Demand for R programmers is likely to grow not shrink in years to come and demand is likely to grow faster than the population of R programmers making a good knowledge of R an increasingly rare and so valuable commodity.

R is widely supported

R is a very well supported open source language. There are lots of places to go if you get stuck from  StackOverflow’s R forum to a wide variety of other online R forums.

Also because R is so widely used there are over 8,300 reusable libraries (see here) available for free online. If you’re trying to solve a complex problem the odds are that someone else has solved the same or a very similar problem before. They cover everything from identifying turtles to analyzing solar radiation.

This can make using R a very efficient way to work. If you are lucky and someone has solved a similar problem previously you can access their solution for free and won’t need to start with a blank computer screen.

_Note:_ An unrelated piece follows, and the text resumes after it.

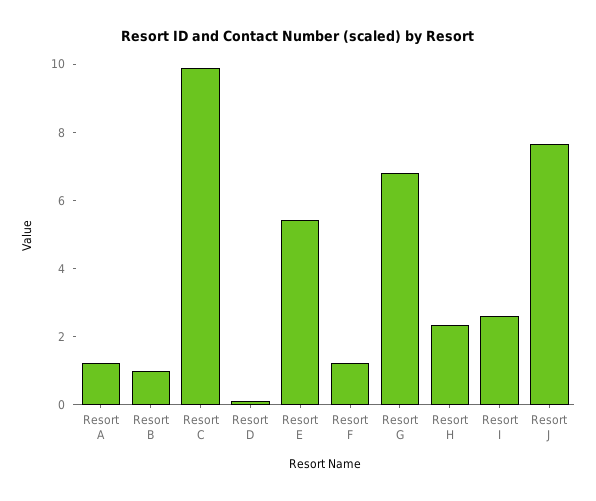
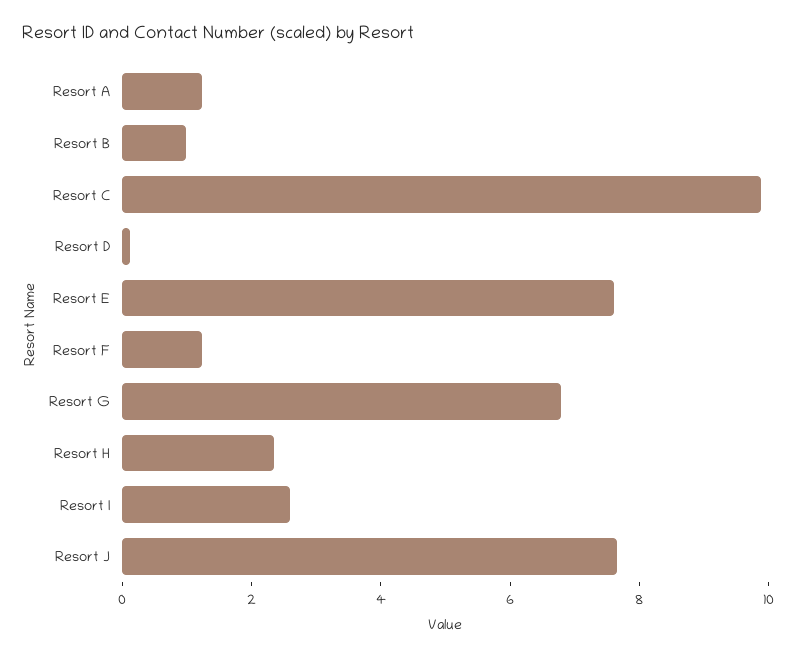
Resort E: 5.5 -> 7.5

There is also a growing community of for-profit companies that support R. The biggest is RStudio and Revolution Analytics (recently purchased by Microsoft) which provide tools and services relating to R.

R is easy to relate to other languages

Increasingly software is being shipped with R integrated into it ( for example, MS SQL Server 2016) because if works with them so simply. R can import data from a wide variety of sources including Microsoft Excel and Access, SQL MS SQL Server, MySQL, SQLite, and Oracle. Because it imports data using an ODBC (Open Database Connectivity Protocol) connection it can be linked to almost any database package.

R is outstanding at producing graphical output

R is the best package out there for producing striking, clear graphical output. It can produce any graph or visualization that you can name and a fair few that you can’t probably. The graphs can be static or dynamic.

Because R is a fully programmable graphical language your output is limited by your coding abilities, not the software itself.